Polecenie => Powtórz bez żadnych zmian wiersze od wiersza zawierającego „scientific name: Lobelia glandulosa” do wiersza zawierającego „genus: Erysimum”, łącznie z oboma tymi wierszami.

Wypisane wiersze =>
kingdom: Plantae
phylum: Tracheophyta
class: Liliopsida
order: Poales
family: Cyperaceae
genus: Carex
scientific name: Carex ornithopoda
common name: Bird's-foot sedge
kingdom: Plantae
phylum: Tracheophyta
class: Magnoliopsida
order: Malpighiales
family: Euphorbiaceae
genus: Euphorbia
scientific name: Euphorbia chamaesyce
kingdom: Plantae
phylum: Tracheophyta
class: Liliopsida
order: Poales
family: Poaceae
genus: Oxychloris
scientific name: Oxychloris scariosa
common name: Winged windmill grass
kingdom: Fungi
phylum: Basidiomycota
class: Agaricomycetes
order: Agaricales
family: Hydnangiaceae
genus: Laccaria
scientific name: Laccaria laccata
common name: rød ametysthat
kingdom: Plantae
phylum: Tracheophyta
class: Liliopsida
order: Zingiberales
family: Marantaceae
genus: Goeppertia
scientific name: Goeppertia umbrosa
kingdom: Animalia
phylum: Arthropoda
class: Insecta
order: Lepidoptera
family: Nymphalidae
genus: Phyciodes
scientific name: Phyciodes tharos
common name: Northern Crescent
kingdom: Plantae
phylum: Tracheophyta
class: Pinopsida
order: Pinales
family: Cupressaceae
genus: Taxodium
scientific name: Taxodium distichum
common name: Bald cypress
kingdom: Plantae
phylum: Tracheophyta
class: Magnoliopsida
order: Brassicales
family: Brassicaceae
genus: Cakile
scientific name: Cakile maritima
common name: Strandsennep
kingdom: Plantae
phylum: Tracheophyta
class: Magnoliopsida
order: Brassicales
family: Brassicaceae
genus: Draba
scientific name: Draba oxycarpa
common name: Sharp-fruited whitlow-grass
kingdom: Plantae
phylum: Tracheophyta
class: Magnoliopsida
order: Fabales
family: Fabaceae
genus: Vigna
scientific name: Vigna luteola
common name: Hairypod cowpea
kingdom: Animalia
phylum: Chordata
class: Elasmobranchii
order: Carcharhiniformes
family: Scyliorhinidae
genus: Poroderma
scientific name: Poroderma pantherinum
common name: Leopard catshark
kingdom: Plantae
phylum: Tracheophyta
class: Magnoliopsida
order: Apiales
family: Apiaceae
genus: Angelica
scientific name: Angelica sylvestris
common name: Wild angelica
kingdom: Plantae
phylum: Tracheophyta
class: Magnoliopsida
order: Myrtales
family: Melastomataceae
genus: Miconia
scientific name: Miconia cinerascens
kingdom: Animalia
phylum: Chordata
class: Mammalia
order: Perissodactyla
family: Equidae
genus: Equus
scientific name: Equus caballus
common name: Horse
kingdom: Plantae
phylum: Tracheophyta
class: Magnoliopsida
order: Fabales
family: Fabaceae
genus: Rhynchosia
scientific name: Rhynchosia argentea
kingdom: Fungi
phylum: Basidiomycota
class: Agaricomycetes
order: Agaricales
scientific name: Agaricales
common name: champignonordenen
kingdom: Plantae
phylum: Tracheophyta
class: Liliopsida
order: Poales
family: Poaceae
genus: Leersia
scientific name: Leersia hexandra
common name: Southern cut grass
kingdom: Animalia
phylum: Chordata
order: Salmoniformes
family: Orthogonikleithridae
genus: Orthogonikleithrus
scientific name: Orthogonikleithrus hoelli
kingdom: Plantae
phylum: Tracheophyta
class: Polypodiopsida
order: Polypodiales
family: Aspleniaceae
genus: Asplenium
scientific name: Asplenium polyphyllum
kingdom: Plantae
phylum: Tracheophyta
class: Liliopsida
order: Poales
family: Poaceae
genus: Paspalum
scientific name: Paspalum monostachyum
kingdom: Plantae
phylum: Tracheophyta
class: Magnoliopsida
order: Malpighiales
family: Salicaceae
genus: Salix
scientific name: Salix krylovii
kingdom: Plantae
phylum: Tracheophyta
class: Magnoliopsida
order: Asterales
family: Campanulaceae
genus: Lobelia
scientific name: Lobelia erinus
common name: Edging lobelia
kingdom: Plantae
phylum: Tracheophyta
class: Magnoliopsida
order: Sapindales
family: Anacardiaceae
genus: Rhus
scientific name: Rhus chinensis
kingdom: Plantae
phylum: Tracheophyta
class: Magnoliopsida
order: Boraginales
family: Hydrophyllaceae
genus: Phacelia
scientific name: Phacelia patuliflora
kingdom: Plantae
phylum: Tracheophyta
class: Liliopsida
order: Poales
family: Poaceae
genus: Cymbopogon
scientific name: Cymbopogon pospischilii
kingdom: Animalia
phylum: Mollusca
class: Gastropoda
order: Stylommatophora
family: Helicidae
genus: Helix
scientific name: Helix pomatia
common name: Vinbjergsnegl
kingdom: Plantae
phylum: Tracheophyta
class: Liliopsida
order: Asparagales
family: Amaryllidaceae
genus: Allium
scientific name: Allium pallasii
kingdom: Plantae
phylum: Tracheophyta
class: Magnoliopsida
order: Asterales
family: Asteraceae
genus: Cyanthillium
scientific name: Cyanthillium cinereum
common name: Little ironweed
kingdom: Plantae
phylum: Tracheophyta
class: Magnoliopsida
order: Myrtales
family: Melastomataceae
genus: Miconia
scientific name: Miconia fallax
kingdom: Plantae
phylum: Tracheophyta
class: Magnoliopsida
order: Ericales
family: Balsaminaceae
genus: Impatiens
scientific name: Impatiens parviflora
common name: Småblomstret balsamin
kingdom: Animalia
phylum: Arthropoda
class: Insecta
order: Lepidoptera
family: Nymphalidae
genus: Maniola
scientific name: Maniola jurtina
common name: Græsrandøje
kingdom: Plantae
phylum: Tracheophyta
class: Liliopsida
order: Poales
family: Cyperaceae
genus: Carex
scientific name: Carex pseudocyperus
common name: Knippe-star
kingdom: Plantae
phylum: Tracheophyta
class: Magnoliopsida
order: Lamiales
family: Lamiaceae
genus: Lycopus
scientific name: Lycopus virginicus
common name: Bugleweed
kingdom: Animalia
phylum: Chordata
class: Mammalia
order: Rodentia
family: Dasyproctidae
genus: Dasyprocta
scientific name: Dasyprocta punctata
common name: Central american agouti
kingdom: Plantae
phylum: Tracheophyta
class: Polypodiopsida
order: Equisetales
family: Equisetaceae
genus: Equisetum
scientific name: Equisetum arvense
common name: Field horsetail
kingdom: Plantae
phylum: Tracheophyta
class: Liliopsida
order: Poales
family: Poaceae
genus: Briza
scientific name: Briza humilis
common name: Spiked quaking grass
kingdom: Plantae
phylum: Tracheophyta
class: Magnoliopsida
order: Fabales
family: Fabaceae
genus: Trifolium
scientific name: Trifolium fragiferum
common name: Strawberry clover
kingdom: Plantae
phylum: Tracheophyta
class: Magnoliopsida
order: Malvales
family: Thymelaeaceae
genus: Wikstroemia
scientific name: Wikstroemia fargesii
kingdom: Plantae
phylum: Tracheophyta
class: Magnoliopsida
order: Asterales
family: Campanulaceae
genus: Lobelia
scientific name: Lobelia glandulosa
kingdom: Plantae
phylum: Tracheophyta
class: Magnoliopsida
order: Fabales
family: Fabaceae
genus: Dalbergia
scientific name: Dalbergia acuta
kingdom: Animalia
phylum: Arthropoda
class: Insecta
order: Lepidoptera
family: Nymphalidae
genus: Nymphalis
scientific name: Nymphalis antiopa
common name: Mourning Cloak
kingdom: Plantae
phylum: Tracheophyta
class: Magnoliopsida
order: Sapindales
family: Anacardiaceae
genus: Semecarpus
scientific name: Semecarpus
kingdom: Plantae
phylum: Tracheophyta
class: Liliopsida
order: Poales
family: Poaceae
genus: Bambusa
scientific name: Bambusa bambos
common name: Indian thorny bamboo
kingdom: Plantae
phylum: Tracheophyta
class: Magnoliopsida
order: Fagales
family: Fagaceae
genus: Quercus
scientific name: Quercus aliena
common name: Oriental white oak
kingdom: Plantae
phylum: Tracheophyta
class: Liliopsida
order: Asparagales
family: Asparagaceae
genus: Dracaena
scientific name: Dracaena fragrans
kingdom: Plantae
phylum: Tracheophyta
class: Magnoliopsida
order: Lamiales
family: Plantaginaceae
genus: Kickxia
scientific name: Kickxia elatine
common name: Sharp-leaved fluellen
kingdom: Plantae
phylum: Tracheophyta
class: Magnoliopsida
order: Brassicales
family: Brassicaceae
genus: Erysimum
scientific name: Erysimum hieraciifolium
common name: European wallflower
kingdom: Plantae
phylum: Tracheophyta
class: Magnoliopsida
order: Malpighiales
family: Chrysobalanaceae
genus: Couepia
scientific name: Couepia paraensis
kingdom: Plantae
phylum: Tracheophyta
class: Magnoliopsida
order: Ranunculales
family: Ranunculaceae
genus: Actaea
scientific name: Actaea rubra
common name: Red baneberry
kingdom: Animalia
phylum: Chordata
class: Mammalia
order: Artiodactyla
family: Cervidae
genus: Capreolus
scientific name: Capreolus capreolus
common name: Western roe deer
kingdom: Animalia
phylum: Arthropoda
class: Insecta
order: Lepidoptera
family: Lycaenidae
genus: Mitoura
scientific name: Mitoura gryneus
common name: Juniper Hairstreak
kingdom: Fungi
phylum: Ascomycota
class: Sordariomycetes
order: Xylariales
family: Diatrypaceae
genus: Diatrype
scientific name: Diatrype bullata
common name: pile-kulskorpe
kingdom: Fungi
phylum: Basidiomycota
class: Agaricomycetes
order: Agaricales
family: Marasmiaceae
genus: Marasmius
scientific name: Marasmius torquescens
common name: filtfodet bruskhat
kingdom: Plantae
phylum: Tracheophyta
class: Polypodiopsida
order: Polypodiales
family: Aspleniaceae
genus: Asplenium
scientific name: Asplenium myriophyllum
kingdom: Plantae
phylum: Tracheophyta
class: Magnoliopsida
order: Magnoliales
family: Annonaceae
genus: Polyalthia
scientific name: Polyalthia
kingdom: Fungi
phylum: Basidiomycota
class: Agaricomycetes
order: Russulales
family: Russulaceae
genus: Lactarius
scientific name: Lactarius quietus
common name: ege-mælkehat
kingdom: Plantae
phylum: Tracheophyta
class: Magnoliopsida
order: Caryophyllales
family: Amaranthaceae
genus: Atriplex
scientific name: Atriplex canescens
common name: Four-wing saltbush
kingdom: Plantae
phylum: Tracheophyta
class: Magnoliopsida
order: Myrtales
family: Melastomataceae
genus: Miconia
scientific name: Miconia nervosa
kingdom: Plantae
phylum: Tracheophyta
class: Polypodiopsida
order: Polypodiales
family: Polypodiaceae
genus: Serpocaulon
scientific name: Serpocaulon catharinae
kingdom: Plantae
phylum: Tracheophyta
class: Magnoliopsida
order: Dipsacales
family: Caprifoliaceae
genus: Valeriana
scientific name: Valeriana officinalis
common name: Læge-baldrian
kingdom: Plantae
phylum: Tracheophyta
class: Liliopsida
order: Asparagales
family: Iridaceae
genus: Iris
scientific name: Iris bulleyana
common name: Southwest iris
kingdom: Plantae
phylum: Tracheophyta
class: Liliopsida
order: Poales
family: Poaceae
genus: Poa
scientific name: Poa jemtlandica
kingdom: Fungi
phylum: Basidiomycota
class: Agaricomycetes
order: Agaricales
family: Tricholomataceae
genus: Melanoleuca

Rozwiązanie =>
scientific name: Lobelia glandulosa
kingdom: Plantae
phylum: Tracheophyta
class: Magnoliopsida
order: Fabales
family: Fabaceae
genus: Dalbergia
scientific name: Dalbergia acuta
kingdom: Animalia
phylum: Arthropoda
class: Insecta
order: Lepidoptera
family: Nymphalidae
genus: Nymphalis
scientific name: Nymphalis antiopa
common name: Mourning Cloak
kingdom: Plantae
phylum: Tracheophyta
class: Magnoliopsida
order: Sapindales
family: Anacardiaceae
genus: Semecarpus
scientific name: Semecarpus
kingdom: Plantae
phylum: Tracheophyta
class: Liliopsida
order: Poales
family: Poaceae
genus: Bambusa
scientific name: Bambusa bambos
common name: Indian thorny bamboo
kingdom: Plantae
phylum: Tracheophyta
class: Magnoliopsida
order: Fagales
family: Fagaceae
genus: Quercus
scientific name: Quercus aliena
common name: Oriental white oak
kingdom: Plantae
phylum: Tracheophyta
class: Liliopsida
order: Asparagales
family: Asparagaceae
genus: Dracaena
scientific name: Dracaena fragrans
kingdom: Plantae
phylum: Tracheophyta
class: Magnoliopsida
order: Lamiales
family: Plantaginaceae
genus: Kickxia
scientific name: Kickxia elatine
common name: Sharp-leaved fluellen
kingdom: Plantae
phylum: Tracheophyta
class: Magnoliopsida
order: Brassicales
family: Brassicaceae
genus: Erysimum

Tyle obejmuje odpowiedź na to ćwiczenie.